* **ACTIVITY**
Each of the entries should be output exactly, with nothing left out.

Page-level text extractions
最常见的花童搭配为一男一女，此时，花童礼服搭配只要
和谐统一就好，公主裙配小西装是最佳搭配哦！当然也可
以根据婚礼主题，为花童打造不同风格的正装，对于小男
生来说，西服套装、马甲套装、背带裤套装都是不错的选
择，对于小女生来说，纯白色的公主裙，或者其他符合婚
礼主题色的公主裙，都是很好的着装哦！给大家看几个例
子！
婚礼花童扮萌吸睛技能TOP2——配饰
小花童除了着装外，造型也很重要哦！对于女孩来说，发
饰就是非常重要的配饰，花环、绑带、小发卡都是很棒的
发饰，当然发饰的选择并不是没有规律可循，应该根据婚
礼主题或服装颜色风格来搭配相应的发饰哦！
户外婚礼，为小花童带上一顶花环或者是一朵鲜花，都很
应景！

* **RESPONSE AREA**
最常见的花童搭配为一男一女，此时，花童礼服搭配只要
和谐统一就好，公主裙配小西装是最佳搭配哦！当然也可
以根据婚礼主题，为花童打造不同风格的正装，对于小男
生来说，西服套装、马甲套装、背带裤套装都是不错的选
择，对于小女生来说，纯白色的公主裙，或者其他符合婚
礼主题色的公主裙，都是很好的着装哦！给大家看几个例
子！
婚礼花童扮萌吸睛技能TOP2——配饰
小花童除了着装外，造型也很重要哦！对于女孩来说，发
饰就是非常重要的配饰，花环、绑带、小发卡都是很棒的
发饰，当然发饰的选择并不是没有规律可循，应该根据婚
礼主题或服装颜色风格来搭配相应的发饰哦！
户外婚礼，为小花童带上一顶花环或者是一朵鲜花，都很
应景！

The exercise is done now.